But he walked out of the store with my number digitally tucked into his iPhone. I’d watched him add my name, Caroline Messier, to his contact list, wedging it between “Erika Merchant” and “Myer’s Meat Market.”
A few years later, just after we’d married, I looked for the hammock in the items he was moving from his storage unit into our new garage. When I asked him where the hammock was, he didn’t even pause as he explained he’d tossed the thing years earlier.
“I thought you loved it.”
He shrugged. “I did until I brought it on a camping trip and spent an entire night in it. Felt like a butterfly caught in a net. My joints haven’t been the same since.”
I’d watched him shove boxes across the garage’s concrete floor, realizing for the first time how casually Tim could discard something he’d claimed to love.
I looked toward the blazing kitchen window as if staring at the searing brightness could blast the memory from my mind. The sad truth was, I’d become inconvenient. Maybe Emmy was too. We made his life more difficult. Uncomfortable. Maybe he felt like that trapped butterfly. Trapped in our small house with no escape from the baby’s cries. Or from me.
The doorbell cut through my musing.
“Good morning, dolly.” Mary Whitton, my ancient next-door neighbor, stood on the front stoop, her ample frame swaddled in an oatmeal-colored sweater over navy polyester pants despite the morning warmth. “Have you got a cup of refreshment for a weary traveler?”

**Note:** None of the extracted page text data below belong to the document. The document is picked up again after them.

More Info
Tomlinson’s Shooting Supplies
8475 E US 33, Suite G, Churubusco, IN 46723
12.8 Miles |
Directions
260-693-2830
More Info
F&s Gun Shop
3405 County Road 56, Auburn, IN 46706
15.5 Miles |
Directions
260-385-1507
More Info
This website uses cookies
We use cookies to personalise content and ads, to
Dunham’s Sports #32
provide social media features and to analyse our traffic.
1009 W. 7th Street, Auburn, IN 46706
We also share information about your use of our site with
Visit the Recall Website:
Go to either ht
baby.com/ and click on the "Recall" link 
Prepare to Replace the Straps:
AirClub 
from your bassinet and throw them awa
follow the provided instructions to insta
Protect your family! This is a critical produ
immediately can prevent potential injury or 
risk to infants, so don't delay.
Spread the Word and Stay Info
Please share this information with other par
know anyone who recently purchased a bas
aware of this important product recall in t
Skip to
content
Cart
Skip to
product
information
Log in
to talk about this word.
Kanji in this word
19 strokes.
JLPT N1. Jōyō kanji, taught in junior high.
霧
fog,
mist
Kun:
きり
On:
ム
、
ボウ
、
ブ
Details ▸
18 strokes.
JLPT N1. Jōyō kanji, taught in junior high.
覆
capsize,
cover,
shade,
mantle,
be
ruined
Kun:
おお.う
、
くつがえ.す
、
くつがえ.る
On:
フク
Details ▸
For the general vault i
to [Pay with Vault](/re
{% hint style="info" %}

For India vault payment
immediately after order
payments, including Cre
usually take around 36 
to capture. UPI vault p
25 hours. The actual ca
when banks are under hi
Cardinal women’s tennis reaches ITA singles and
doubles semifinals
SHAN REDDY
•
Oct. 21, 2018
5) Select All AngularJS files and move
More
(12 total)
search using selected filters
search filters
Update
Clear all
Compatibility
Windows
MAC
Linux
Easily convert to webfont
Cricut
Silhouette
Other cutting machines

Swallowing a sigh, I recited my well-worn lines: “Those three dozen steps between our houses can challenge even a marathon runner.”
Mary seemed to draw energy from the stale exchange. As usual. Stepping over the threshold, running a hand through her already tousled gray flyaways, she beamed. “I can smell the coffee brewing.” She stretched her hand out with a flourish. “After you, fearless leader.”
I led her through the living room and nodded toward the tiny table near my galley kitchen, though I needn’t have bothered. Mary knew the drill. She sat down heavily as I hooked my hand around the coffeepot handle and grabbed a mug from the cabinet above the steaming machine.
When I placed Tim’s “#1 Tennis Player” mug in front of her, she pulled out a mini of Bailey’s from her sweater pocket, twisted it open, and dumped the contents into the mug. “I like a strong cup of coffee. Good for what ails you.”
“What ails you today? Arthritis acting up?”
“Always.” She heaved a dramatic sigh, her breath emanating in briny waves thanks to her two-pack-a-day habit and daily gargling with salt water. She claimed it was good for her throat, though I suspected it was an attempt to neutralize the ever-present alcohol vapors. I could hardly judge. I’d been known to nip during daylight hours myself. Still, the stench of her breath, reminiscent of bilge water in the hull of a dilapidated boat, churned my stomach.
“You want some ibuprofen?”
“No, dolly. I’ll...”
“Manage without it?” I had to do that a lot, finish her sentences, that is. She seemed to forget what she was sayingasshe was saying it.
She nodded, staring down at her steaming mug.
I filled my own cup and leaned against the counter, watching her lift her mug to her puckered lips with one hand while digging into her sweater pocket with the other, deftly fishing out a pack of Newports. She’d barely gotten the mug back onto the tabletop when she pulled out the matches stuffed between the pack and its outer cellophane wrapper.
“Mary, I’ve asked you not to smoke in the house. It’s bad for the baby.”
“I don’t see no baby around here.”
“Well of course not. She’s sleeping.”
Mary shook her head. “That poor child.”
I frowned. “Goodness, Mary. It’s not as if Emmy’s an orphan. I’m here, and Tim is still her father, even if we aren’t living together right now. You make it sound as though he’s dead.”
“Just like my Bill. Dead.”
I sighed and opened the kitchen door. Mary was in a melancholy mood this morning. Probably still hungover. “Let’s go out on the deck.”
“Good idea, dolly. It’s so...”
“Nice outside?”
She followed me to the two faux wicker chairs I’d set up in the corner. Mary settled, crossed her legs, and gulped her drink, letting her unlit cigarette rest between her yellowed index and middle fingers. “Not that Bill couldn’t be a perfect bastard when he wanted to. But the baby, she didn’t...”
“Deserve this?” I looked at Mary’s quivering lower lip. “No, she didn’t.”